***** RECORDS SHOWN

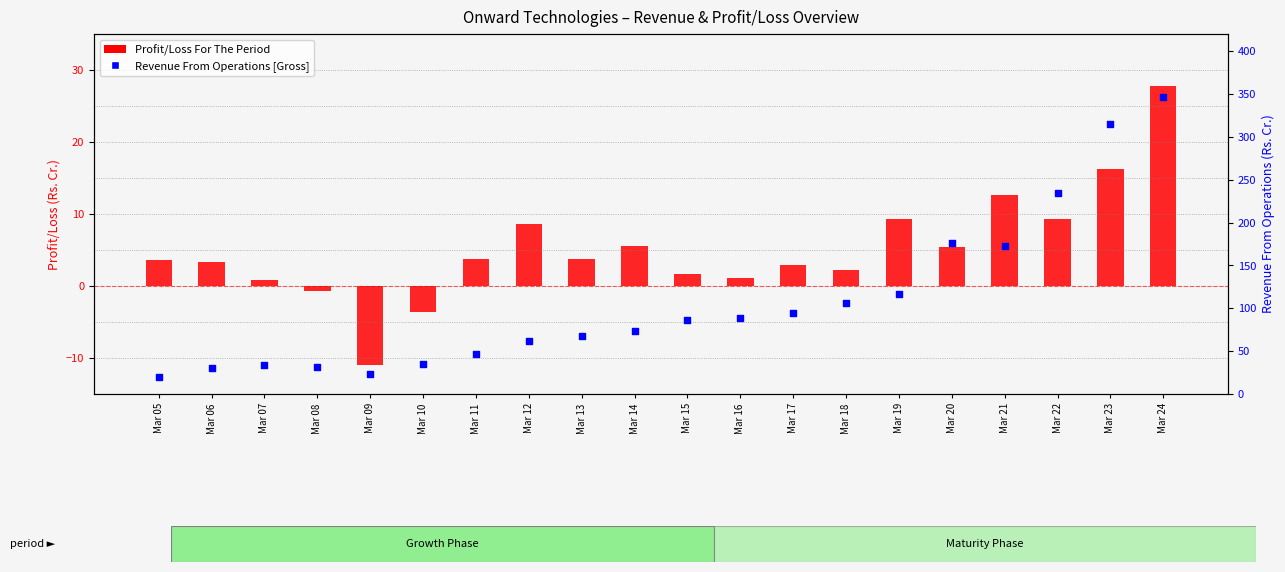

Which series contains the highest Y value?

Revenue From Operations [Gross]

**********
***** RECORDS SHOWN

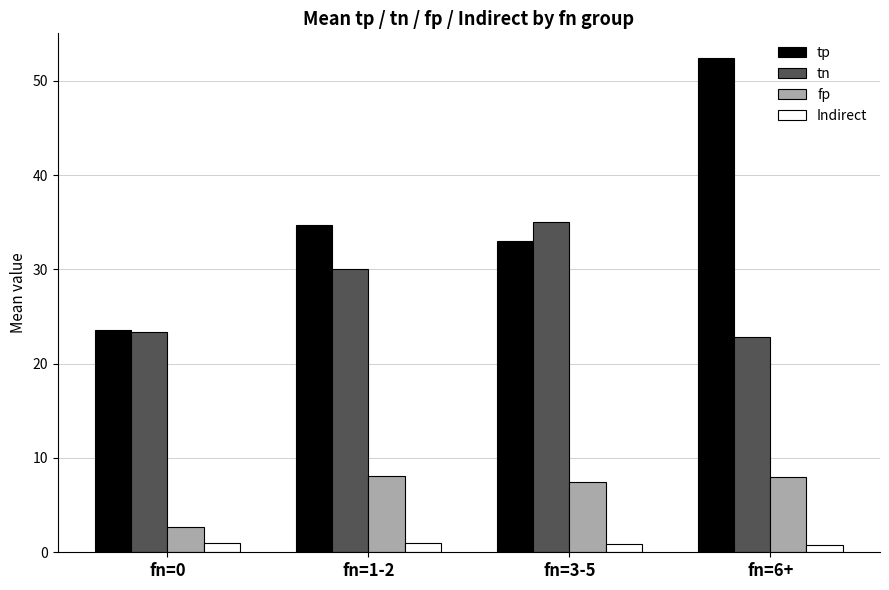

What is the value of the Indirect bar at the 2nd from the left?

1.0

**********
***** RECORDS SHOWN

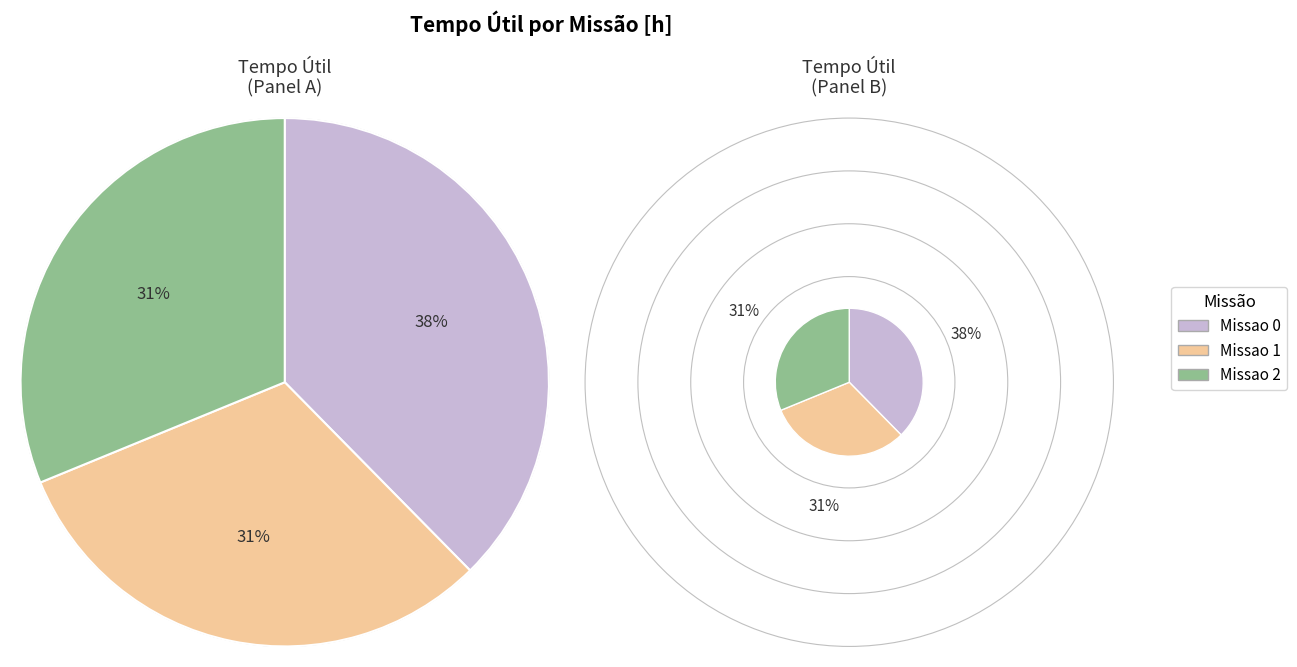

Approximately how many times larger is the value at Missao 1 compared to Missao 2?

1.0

**********

WORK REQUIRED: State how many lines of the listing above contain the word "value", with case counting, and give only that number.

OUTPUT FOR THIS TASK: 3